Source data -

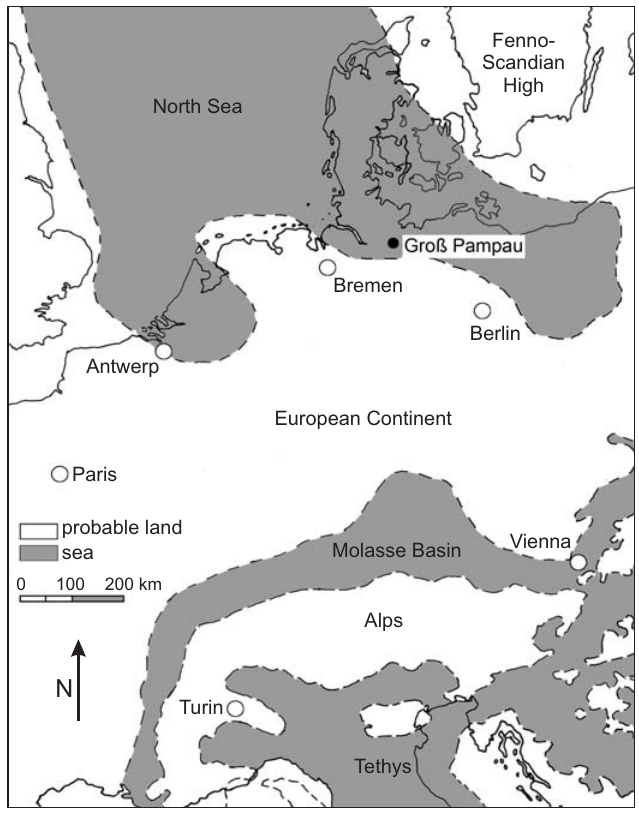
Fig. 1. Palaeogeographic map of mid-west Europe during the middle–late Miocene (compiled from Steininger et al. 1985; Huuse 2002; Rasmussen 2005) showing the locality Groß Pampau in a bay of the North Sea where the partial skeleton was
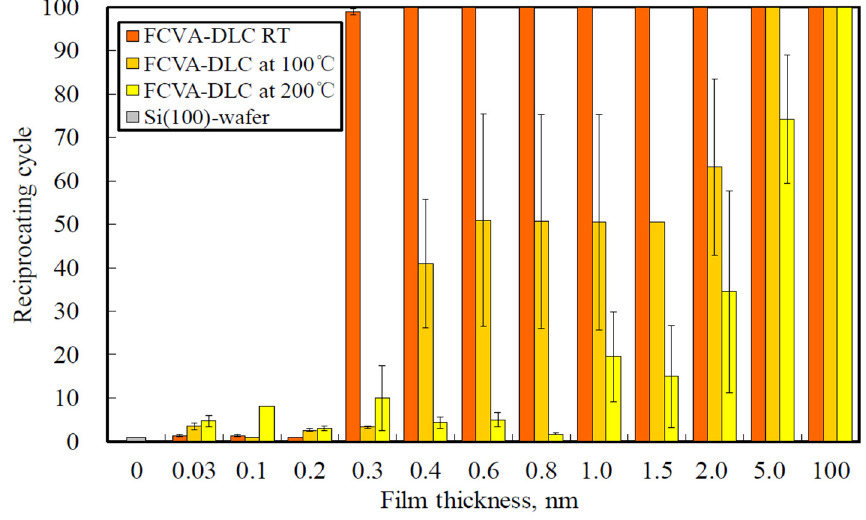
Figure 9. Endurance reciprocating cycle of FCVA-DLC films at various temperatures.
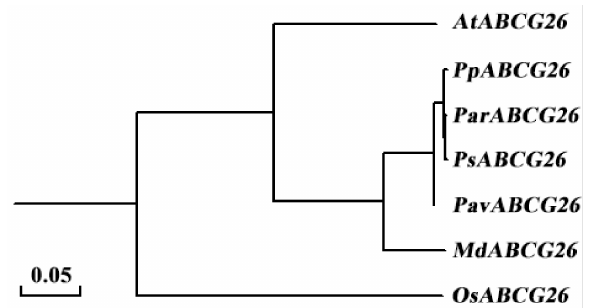
Figure 5. Phylogenetic tree of the ABCG26 proteins of different plant species. The species, from top to bottom, are Arabidopsis ( Arabidopsis thaliana ), peach ( Prunus persica ), apricot ( Prunus armeniaca ), Chinese plum ( Prunus salicina ), sweet cherry ( Prunus avium ), apple ( Malus domestica ), and rice ( Oryza sativa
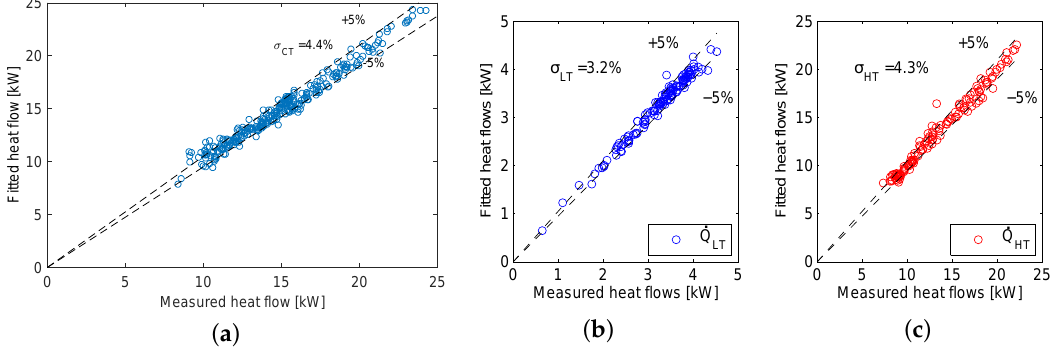
Figure B2. Fit accuracy of the characteristic equations of ( a ) the cooling tower ˙ Q MT ; ( b ) the chiller cooling capacity ˙ Q LT ; and ( c ) the chiller desorber capacity ˙ Q HT .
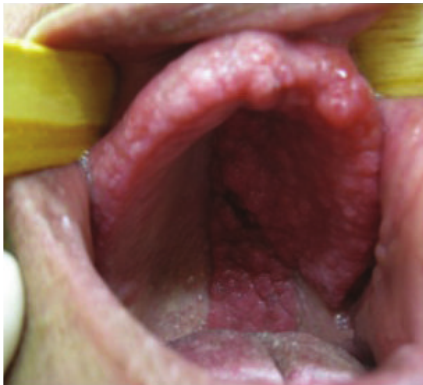
Figure 1: Verrucous lesions without facial midline involvement.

Exercise prompt - Report every line of the entries that carries the word "Figure".

Answer to the exercise -
Figure 9. Endurance reciprocating cycle of FCVA-DLC films at various temperatures.
Figure 5. Phylogenetic tree of the ABCG26 proteins of different plant species. The species, from top to bottom, are Arabidopsis ( Arabidopsis thaliana ), peach ( Prunus persica ), apricot ( Prunus armeniaca ), Chinese plum ( Prunus salicina ), sweet cherry ( Prunus avium ), apple ( Malus domestica ), and rice ( Oryza sativa
Figure B2. Fit accuracy of the characteristic equations of ( a ) the cooling tower ˙ Q MT ; ( b ) the chiller cooling capacity ˙ Q LT ; and ( c ) the chiller desorber capacity ˙ Q HT .
Figure 1: Verrucous lesions without facial midline involvement.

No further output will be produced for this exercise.